▸ **WORK TO COMPLETE**: Copy every naming line in the records below without changing a word or letter. Leave out the pictures.

[Stored entries]
▼

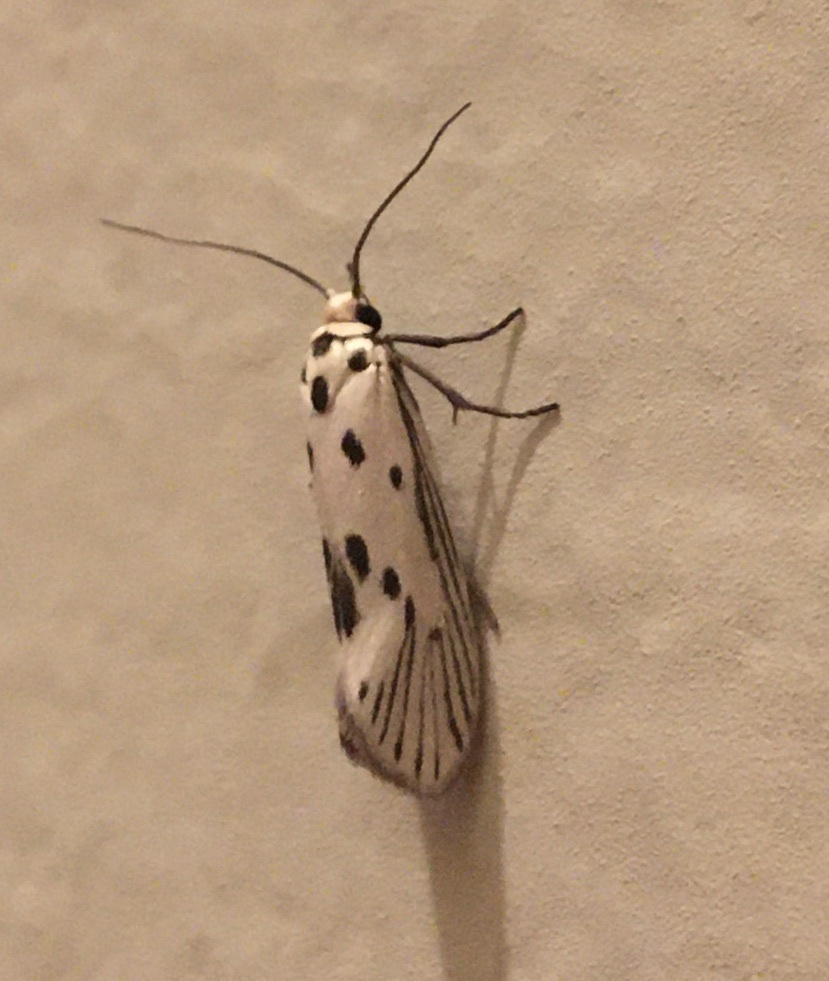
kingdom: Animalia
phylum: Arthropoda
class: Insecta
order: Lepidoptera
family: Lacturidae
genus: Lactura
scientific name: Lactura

▲

▸ **CORRECT OUTPUT**:
kingdom: Animalia
phylum: Arthropoda
class: Insecta
order: Lepidoptera
family: Lacturidae
genus: Lactura
scientific name: Lactura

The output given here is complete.